Syllabus shock--I first heard the term from my cousin Sara when I was a freshman in college. She warned me to never read the whole syllabus on the first day of a new class in a new semester or else I'd go into shock. Did I listen to her?
Every semester, I'd freak out about my ability to get everything done for a class. I've come to know this about myself, and even point it out in my sister Molly, who responds the same way as me: "I will never ever get this done! It's too hard! I can't do it! Oh my gosh I'm going to die!....." [three weeks later...] "Oh that? Yeah--I got an 'A'."
So why am I talking about syllabus shock you ask? I've been out of school since I finished my Masters in 2008.

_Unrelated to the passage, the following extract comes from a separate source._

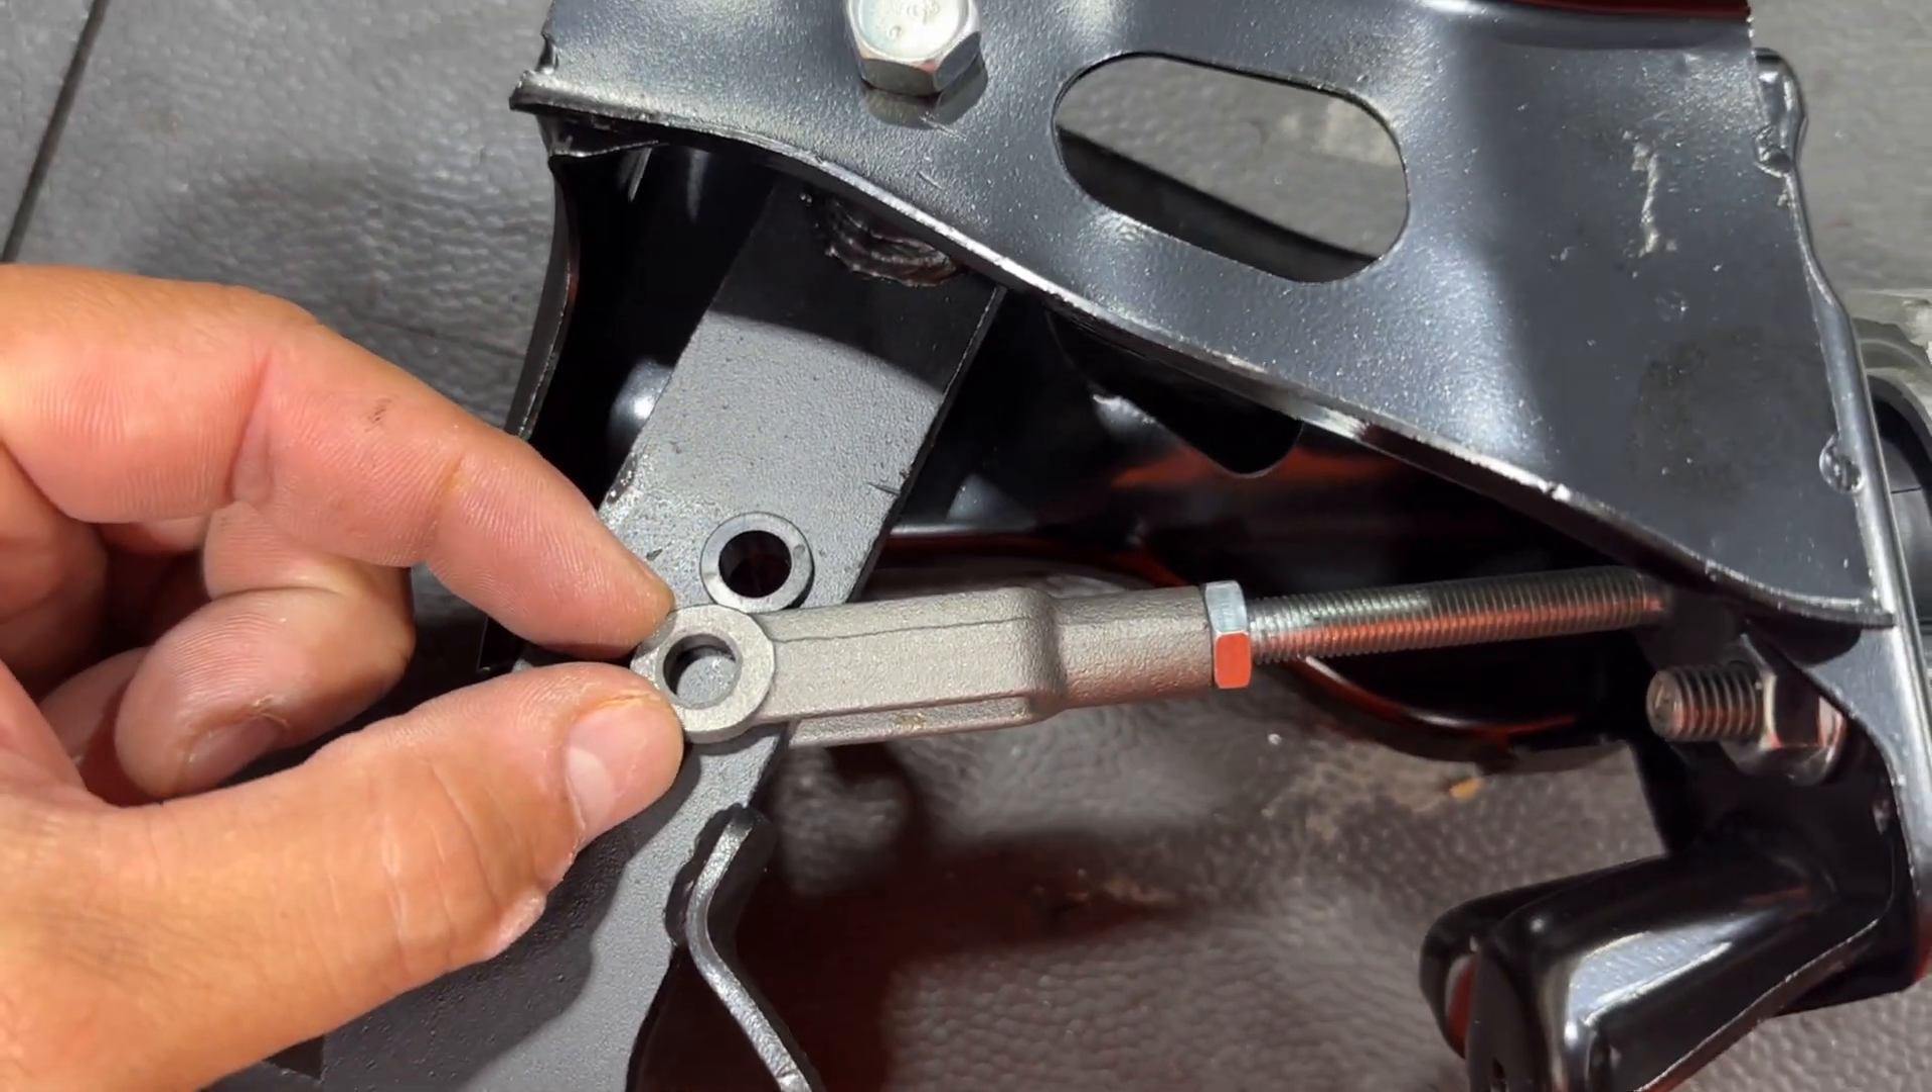So if you look here where my hole is in the pedal and where my clevis hole is they're not lined up and you can see that my master rod is actually pushed back further.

Well, I think I'm hitting the syllabus shock of motherhood.It has been building for a while, but the other morning, I just broke down. I haven't sobbed like that in a long, long time. My poor husband. He thought it was just another normal morning, he's sitting with his laptop on the couch, and his wife comes over to give him a hug ... and starts to bawl. I mean, choking, gasping, coughing, running nose, lots and lots of tears--the whole nine yards.

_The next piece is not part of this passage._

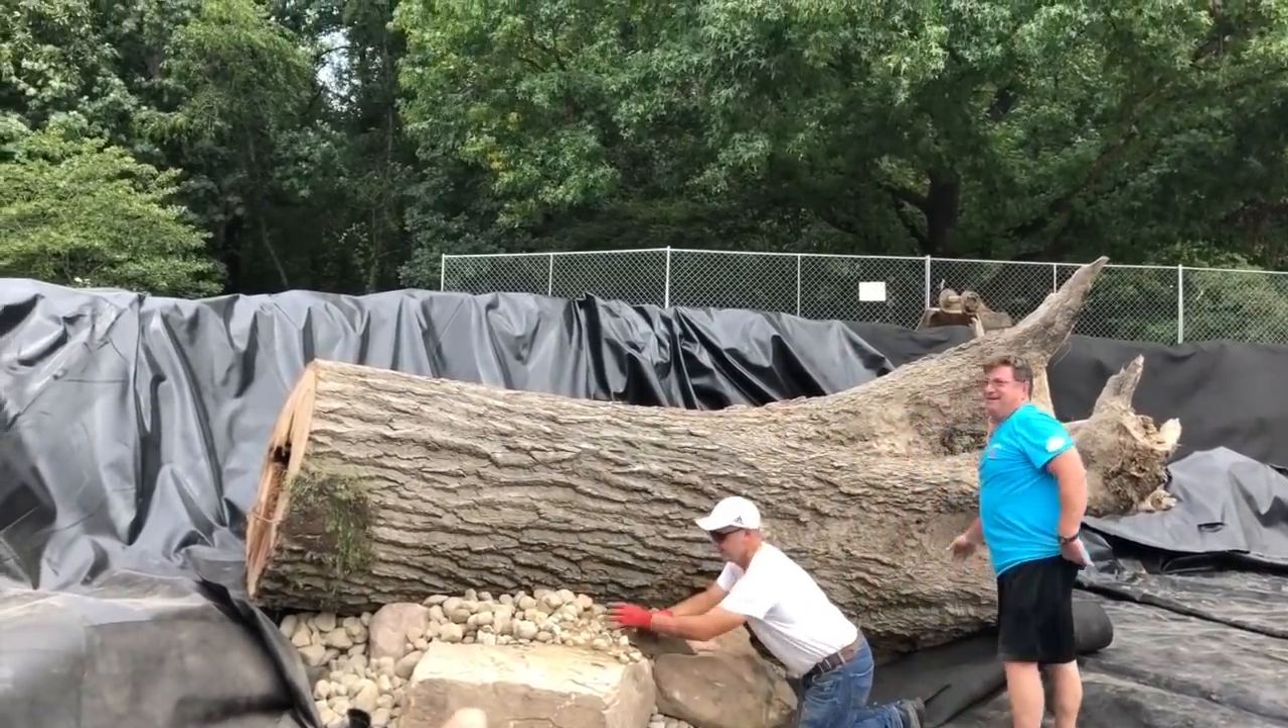All right. The log is in. We got some big chunks of rock over in here to stabilize everything.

"I don't want to work ... I mean I want to work but I need a schedule ... I mean there's so much in my head to get done and I just can't get it done ... If I can't handle life now, how am I going to do it with a baby? ... the nursery's a disaster ... the bathrooms all need cleaning ... I have big projects for work that I haven't even started ... the microwave is so dirty and I just can't get myself to clean it ... I feel like such an unsuccessful loser! Dramatic sob followed by *Snort* *Sniff* *Wipe* and so on and so forth.
It's syllabus shock. I just don't deal with the unknown well. At all. In any way, shape or form. And there's just no way to know until this little one makes his way into the world; until then, all I can do is attempt to prepare, attempt to put structure in place with work, attempt to ready myself ... heck, this is even worse than syllabus shock! But the results will be oh so much more rewarding that those papers and projects I used to stress over. THIS is worth my dramatic early morning sobbing and my intense mental and emotional preparation.
I figured I'd conquered my syllabus shock back in grad school ... and I did, in the educational setting. But in life? I'm still frozen stiff at the thought of the unknown, but I know I'll get through it just fine.